Aspek yang sebenarnya justru penting
untuk menjaga harkat dan martabat yang seringkali dilupakan dan bahkan
diabaikan. Akibatnya, semua yang telah diraih dengan susah payah, seperti
pendidikan, harta kekayaan, pangkat, jabatan, dan
lain-lain menjadi runtuh oleh karena ketumpulan hati nurani yang
bersangkutan.
Sengkarut
Peran Perguruan Tinggi dalam penerapan-nya, yang sering disebut dengan Tridarma
Perguruan Tinggi: pada realitasnya
Bicara
mengenai dunia perguruan Tinggi tidak untuk mengatakan-ulang tuturan dosen dan
menuliskan-ulang isi buku.
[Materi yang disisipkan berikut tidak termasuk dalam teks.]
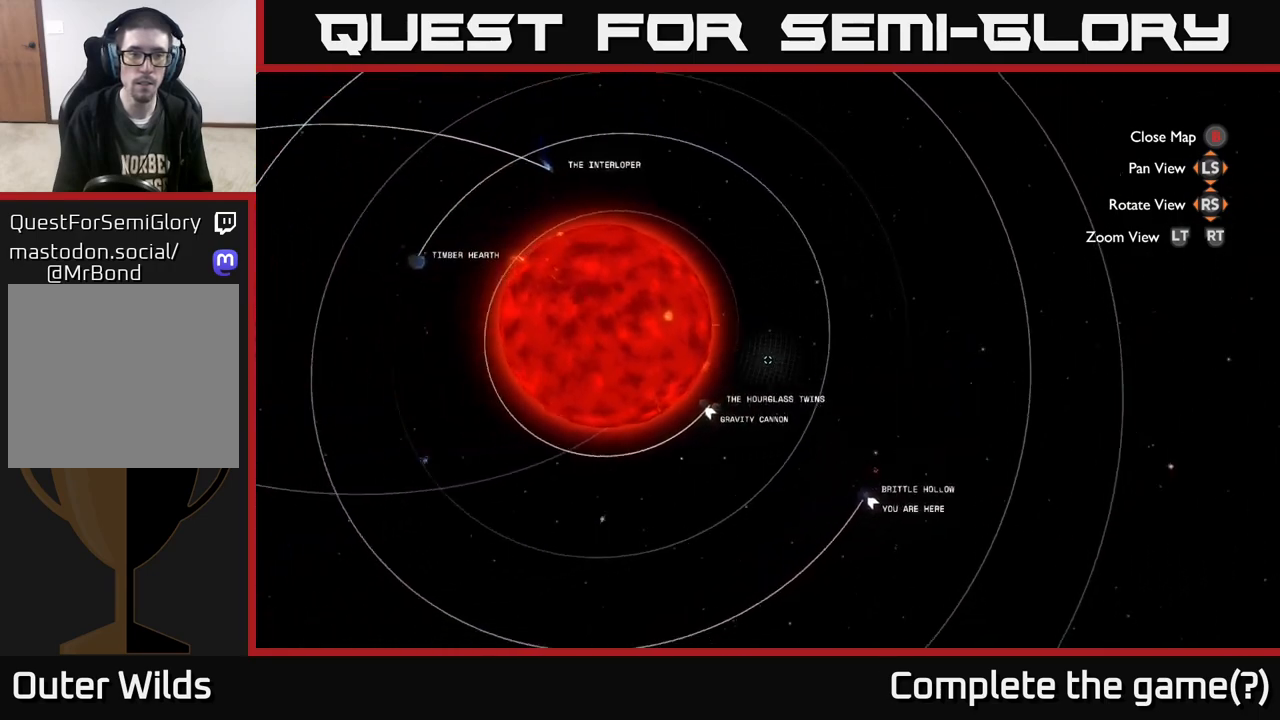
{"buttons": [], "left_stick": "center", "right_stick": "center", "events": [[167, "left_stick", "center"]]}
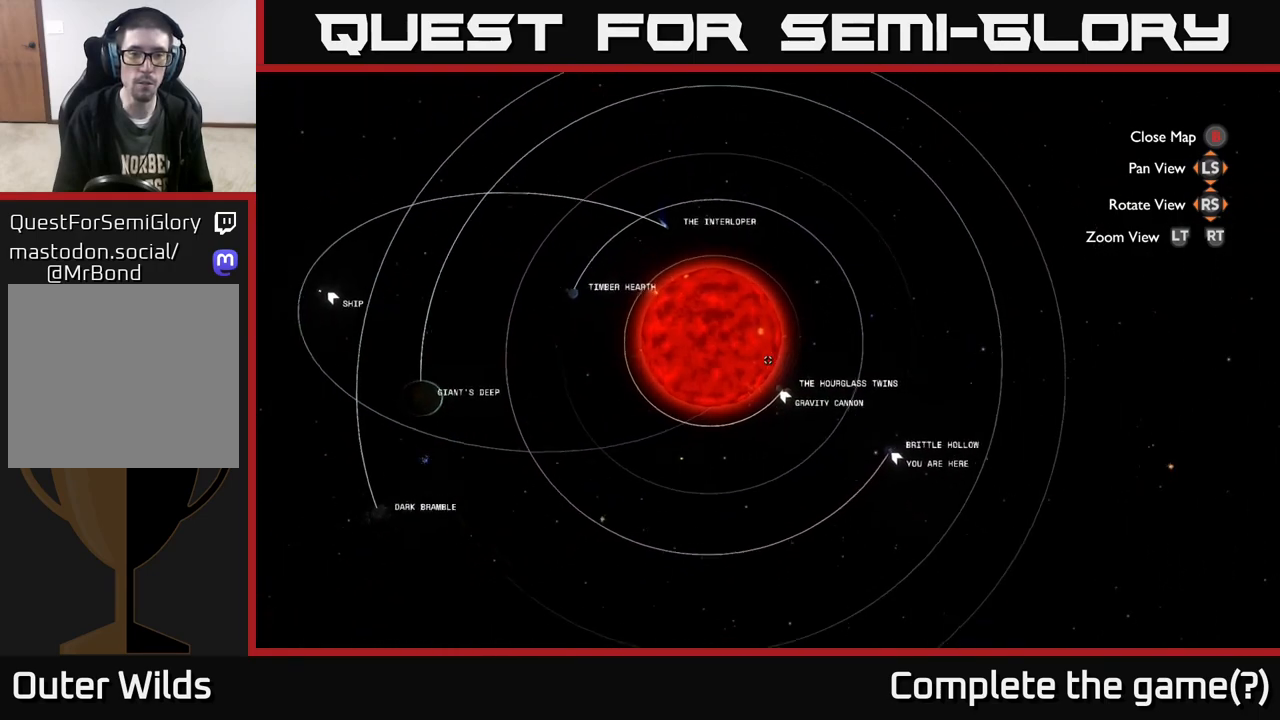
{"buttons": [], "left_stick": "center", "right_stick": "center", "events": [[250, "left_stick", "left"], [433, "left_stick", "center"]]}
Belajar di kampus bermici mencari kenikmatan dalam
ikhtiar menjadi mahasiswa pembelajar.
Kuliah
tidak mesti merewat tekanan dan ketakutan merancang masa depan. Mahasiswa tidak
harus menjadi mesin agar mendapati pengetahuan secara produktif. Kampus bukan
perusahaan dengan menjadikan mahasiswa sebagai asset dan digerakkan oleh
aturan-aturan ekonomistik.
Permasalahan
Produsen perguruan tinggi jadi produsen sarjana, para sarjana menjadi pendamba
perusahan nasib, pengambinghitaman dilakukan saat sarjana tak sanggup memasuki
dunia kerja dan gagal dalam mengubah nasib atas inisatif sendiri. Sikap pasif
terlanjur ada dalam model pendidikan di kampus.
Resistansi
produktif dan otonomi diri mahasiswa hampir punah oleh kemanjaan era digital
ini dan kemalasan, kampus sebagai institusi edukasi kentara kehilangan peran
dalam impian-impian penyandang kesuksesan.
Melanjutkan
pendidikan di perguruan Tinggi menjadi mahasiswa, bahwa dengan demikian kita
sedang merintis satu-satunya jalan untuk mencapai tingkat kesarjanaan, kesempatan
ekonomis, karir, status sosial dan berbagai kehormatan lainnya, terbuka secara
lebih luas bagi kita dibandingkan dengan mereka yang tidak memiliki kesempatan.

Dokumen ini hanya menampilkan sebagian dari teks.